Snake, snare, and snack also come to mind.

nataliste · 2 years ago
I dreame of a setmoot wishtongue that riddes English of the mute endes and comes again to the grounde and wefte that Roman-speak still ownes.

He writes, he is a writer. I sleepe, I be a sleeper. For truth, there is Anglish, but the end speakes akin to a Scotch pirater. My setmoot wishtongue has a lilt like Swedish chef.

Read Chaucer aloude and he singes.

shzhdbi09gv8ioi · 2 years ago
Some of these sw-words are old norse, eg

    sware - "to answer" 
modern swedish = svara "to answer"

    sweger - "mother in law" 
modern swedish = svägerska "mother in law"

    sweor - "father in law" 
modern swedish = svärfar "father in law"

arketyp · 2 years ago
Old Norse is Germanic so I'm not sure whether you're suggesting those words entered the English vocabulary later, with the Vikings, of which I'm sure there are examples. On a side note, I liked seeing "swike", which would have been nice for Swedish speakers if it was still in use in English today.
thaumasiotes · 2 years ago
> Old Norse is Germanic so I'm not sure whether you're suggesting those words entered the English vocabulary later, with the Vikings, of which I'm sure there are examples.

There are many. Often the native word coexists with the borrowed Norse cognate, as in yard / garden or shirt / skirt.

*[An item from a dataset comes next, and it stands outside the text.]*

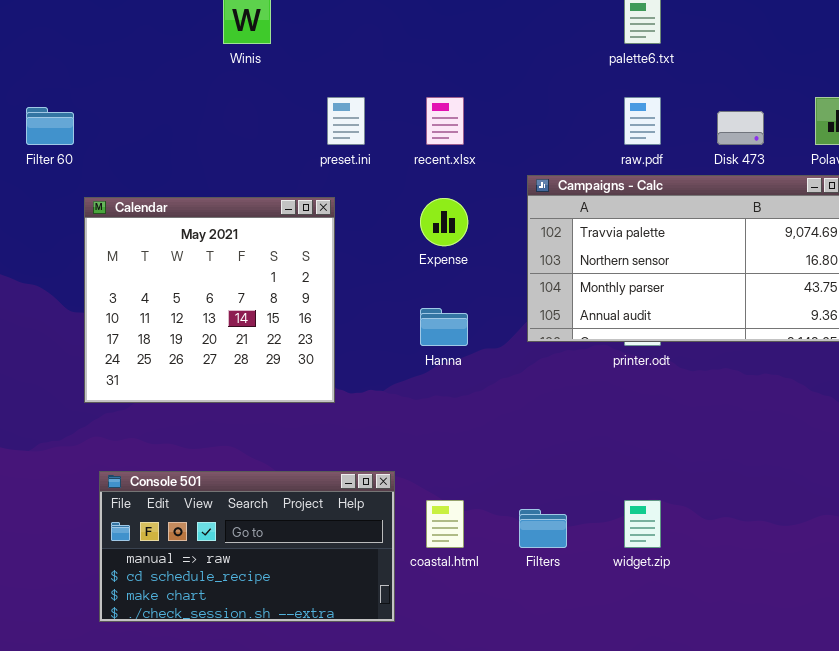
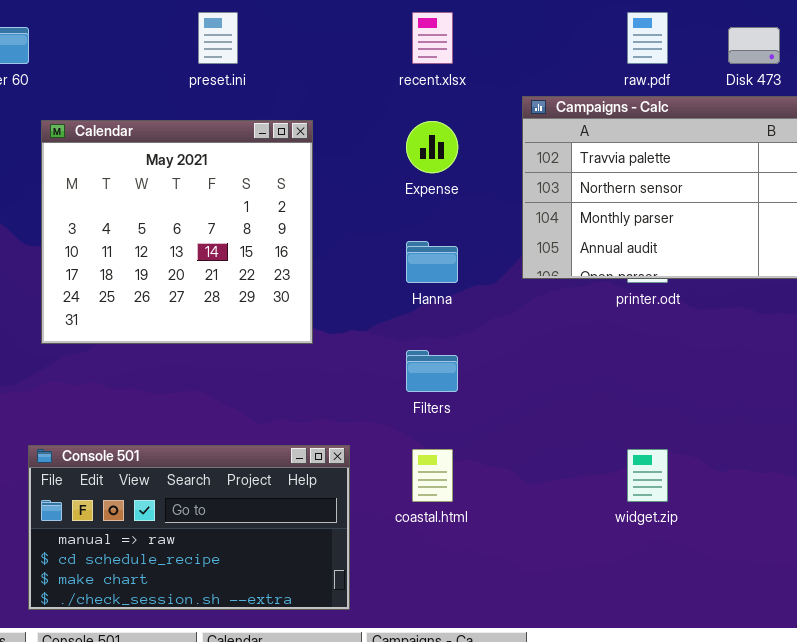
preset.ini: [327,97,365,145] -> [198,12,238,64], moved
Console 501: [99,471,395,622] -> [28,445,350,610], moved
Filters: [519,509,567,548] -> [406,350,458,392], moved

give is, I believe, subject to some debate. Without Norse influence, it would be pronounced yiv. People argue over whether it should be thought of as a borrowing from Norse or as a reversion of the pronunciation of the English word in a Norse-heavy environment. (etymonline has the second of those theories; wiktionary has the first.)

shzhdbi09gv8ioi · 2 years ago
> Old Norse is Germanic

No, Old Norse is Old Norse.

"Germanic" (i guess you mean Proto-Germanic) and Old Norse are both indo-european languages.

georgecmu · 2 years ago
It would be more correct to say that some of these sw-words can also be found in or are related to Old Norse and modern Swedish words.

They come from Indo-European roots and are older than Old Norse or Old English. Cognates are also found in Slavic and Roman languages:

  sware - свара - sermone
  sweor/sweger - свекор/свекровь - suocero/suocera

irrational · 2 years ago
Hey honey, would you like to swive tonight?